I save my jars for storage of my sewing and craft supplies, herbs I dry from my garden, current bugs to identify, dog cookies I make for my poochies and give away, decorated gift jars to fill with candy at holidays, collections of marbles, rocks, loose change,....hope. the wider the mouth the better, glass only of course.

m huse says …

We use glass jars for many things, incluing many of those listed above. While I like to recycle as much as possible, cleaning the jars can be very wasteful of water usage.
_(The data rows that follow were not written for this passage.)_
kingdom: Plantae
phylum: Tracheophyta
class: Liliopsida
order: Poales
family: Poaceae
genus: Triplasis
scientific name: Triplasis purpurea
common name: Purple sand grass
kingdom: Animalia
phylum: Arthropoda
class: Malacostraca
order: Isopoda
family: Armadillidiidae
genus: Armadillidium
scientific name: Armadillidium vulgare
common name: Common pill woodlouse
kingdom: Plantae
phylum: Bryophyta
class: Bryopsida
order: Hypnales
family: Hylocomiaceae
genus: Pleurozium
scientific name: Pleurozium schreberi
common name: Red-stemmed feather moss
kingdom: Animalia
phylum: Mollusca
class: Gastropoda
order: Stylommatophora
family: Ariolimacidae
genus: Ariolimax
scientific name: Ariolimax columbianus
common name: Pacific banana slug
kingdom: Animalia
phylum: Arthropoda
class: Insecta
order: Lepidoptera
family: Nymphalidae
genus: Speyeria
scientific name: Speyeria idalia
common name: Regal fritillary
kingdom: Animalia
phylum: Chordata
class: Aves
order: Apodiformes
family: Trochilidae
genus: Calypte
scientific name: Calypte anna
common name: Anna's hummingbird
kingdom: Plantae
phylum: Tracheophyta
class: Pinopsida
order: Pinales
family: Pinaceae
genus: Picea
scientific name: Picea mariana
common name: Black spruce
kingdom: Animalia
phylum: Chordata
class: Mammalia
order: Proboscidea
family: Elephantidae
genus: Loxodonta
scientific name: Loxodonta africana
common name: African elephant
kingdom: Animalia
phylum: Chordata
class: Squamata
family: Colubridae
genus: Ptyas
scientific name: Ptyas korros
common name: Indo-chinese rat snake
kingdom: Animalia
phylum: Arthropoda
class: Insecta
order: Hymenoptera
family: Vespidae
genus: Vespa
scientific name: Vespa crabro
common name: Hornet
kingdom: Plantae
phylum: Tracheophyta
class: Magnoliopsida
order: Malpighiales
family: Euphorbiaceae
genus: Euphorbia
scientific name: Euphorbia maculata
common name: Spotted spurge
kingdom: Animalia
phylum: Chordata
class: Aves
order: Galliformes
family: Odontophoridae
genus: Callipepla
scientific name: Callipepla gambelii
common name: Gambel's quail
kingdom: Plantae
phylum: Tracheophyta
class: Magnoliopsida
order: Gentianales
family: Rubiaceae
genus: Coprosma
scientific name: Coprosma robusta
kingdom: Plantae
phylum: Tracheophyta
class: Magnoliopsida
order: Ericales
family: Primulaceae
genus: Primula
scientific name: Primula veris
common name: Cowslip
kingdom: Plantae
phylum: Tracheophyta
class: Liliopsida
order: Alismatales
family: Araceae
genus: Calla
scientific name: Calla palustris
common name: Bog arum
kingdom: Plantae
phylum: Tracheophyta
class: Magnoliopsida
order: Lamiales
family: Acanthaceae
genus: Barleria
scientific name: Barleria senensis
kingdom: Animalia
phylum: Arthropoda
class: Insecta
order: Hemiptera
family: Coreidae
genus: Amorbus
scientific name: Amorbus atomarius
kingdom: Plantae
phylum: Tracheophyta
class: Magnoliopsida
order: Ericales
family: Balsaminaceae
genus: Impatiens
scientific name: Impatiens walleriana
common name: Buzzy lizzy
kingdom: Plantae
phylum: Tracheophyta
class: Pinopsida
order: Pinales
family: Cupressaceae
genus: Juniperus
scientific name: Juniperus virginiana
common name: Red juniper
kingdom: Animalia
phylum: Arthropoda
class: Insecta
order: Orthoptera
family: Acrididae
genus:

This is minimized by washing other dishes on top of the jars first to both clean them and loosen rhe labels, soaking stubborn ones by leaving in used dishwater with some hot water added, waiting until a bunch of labels need soaking and by diverting the dishwasher discharge water into a dishpan (use gloves to empty-do not touch woth your skin!) for soaking.

Sean O'Connor says …

I re-use jars to store smaller items to keep them all organized. One is full of change.

amy says …

I keep my glass bottles to simply drink out of them. these could be jam bottles, milk bottles, pasta sauce, etc. After cleaning them and removing the labels, they take on a very different look. they have characters that you wouldn't have notice before. they come in various sizes so you can use them all different purposes: a small glass of juice, a big glass of water, and good glass of ice-tea. they brighten up your glassware collection and make it fun.

Nina says …

We reuse our glass containers (with the glass lids) from candles for spices and herbs. They look great and we are recycling. Purchase the candles with the lighter scents as it is much easier to thoroughly clean the jars and lids, the plastic portion of the lids sometimes retain some of the candle scent. We usually stay with vanilla or mocha scented candles.

Jessica Swartley says …

I love glass jars! We use them for everything. I am a pickle fanatic so we have alot of pickle jars. I sterelize them before I use them. If the label has a nice look to it I will leave it on and use it for a center piece with candles or tee flowers floating in water. I also like to cut out pictures and modge podge photos all around it or magazine and newpaper clipping so you can see the candle light from the inside. Be creative and have fun.

Mary Ann says …

I use my glass jars in combination with my FoodSaver. They have lids that can be purchased to be used on (wide or small mouth) mason jars. Once the air is sucked out of the jars, the flavor and freshness of the food lasts longer. They can be used on dry ingredients such as coffee beans & nuts or left-overs in the fridge. Anything that can stretch my food dollar has a star in my book.

Marguerite says …

after cleaning the jars, besides using them for storage containers as many have mentioned, I also use them as sterile outdoor drinking jars. I put fresh lemonade in them and can park the jar almost anywhere and not worry about dust or bugs getting into my drink. It's great!

Tracey Sullivan says …

I reuse jars to store left over items that have strong odors, such as scallions, onions, chives, and garlic. the seal is air tight, and they last longer than using plastic wrap or foil.

Wendy says …

My sister reuses her glass jars as drinking glasses for her and her family. She loves how different they all are. Small jars for juice, large jars for water etc.

fran says …

I love glass jars too. However so many of the lids have strong odors that I find impossible to remove, and I can't find replacement lids. Any suggestions on how to banish lid odors?